In the Court of the Crimson King is the debut studio album by the British progressive rock group King Crimson. The album reached number five on the British charts, and is certified gold in the United States.
The album is generally viewed as one of the strongest of the progressive rock genre, where King Crimson largely stripped away the blues-based foundations of rock music and mixed together jazz and classical symphonic elements. In his 1997 book Rocking the Classics, critic and musicologist Edward Macan notes that In the Court of the Crimson King "may be the most influential progressive rock album ever released". The Who's Pete Townshend was quoted as calling the album "an uncanny masterpiece". In the Q & Mojo Classic Special Edition Pink Floyd & The Story of Prog Rock, the album came fourth in its list of "40 Cosmic Rock Albums". The album was named as one of Classic Rock magazine's "50 Albums That Built Prog Rock".
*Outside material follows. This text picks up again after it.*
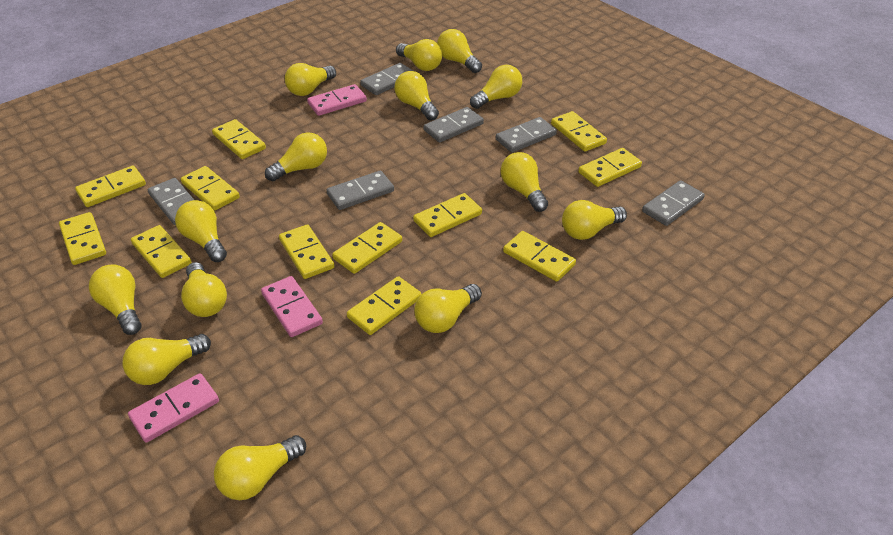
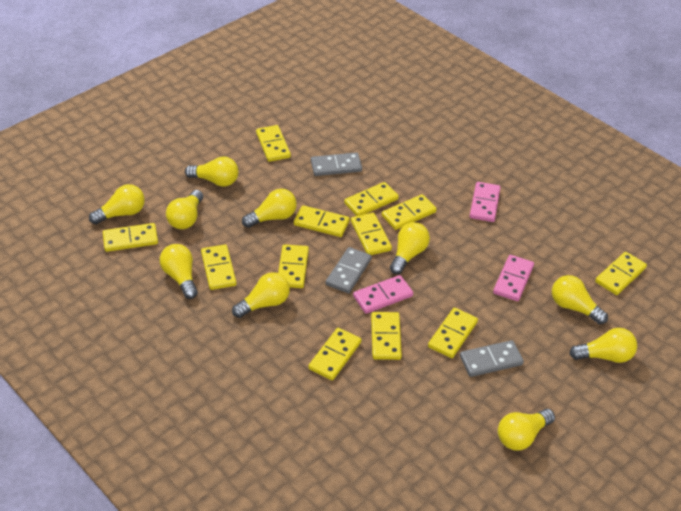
grey domino: [148,178,194,225] [326,170,394,210] [360,63,413,95] [424,107,484,143] [496,117,557,153] [642,180,705,226] = 6 -> [311,152,362,176] [326,247,372,293] [460,340,524,377] = 3
yellow light bulb: [89,264,141,335] [122,334,211,385] [175,200,227,262] [181,262,227,317] [214,435,306,500] [265,133,327,181] [285,63,336,96] [394,71,439,120] [396,39,442,71] [414,284,482,333] [437,29,482,73] [470,65,522,109] [501,152,548,212] [562,200,627,240] = 14 -> [89,184,145,224] [160,244,198,299] [166,190,203,229] [185,156,238,187] [232,272,290,318] [242,189,297,228] [390,222,430,274] [498,409,555,450] [552,275,608,325] [569,328,637,363] = 10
The album was remastered and re-released on vinyl and CD several times during the 1980s and 1990s. All of these versions were based on tape copies that were several generations removed from the originals. The original first-generation stereo master tapes were thought to be lost, but were finally located in a storage vault in 2003. This led to a much improved remastered CD version (see below) in time for the album's 40th anniversary.
Once again, in November 2010 the album was re-released both on vinyl and CD with newly cut masters approved by Robert Fripp. Remastering was executed by Steven Wilson of Porcupine Tree.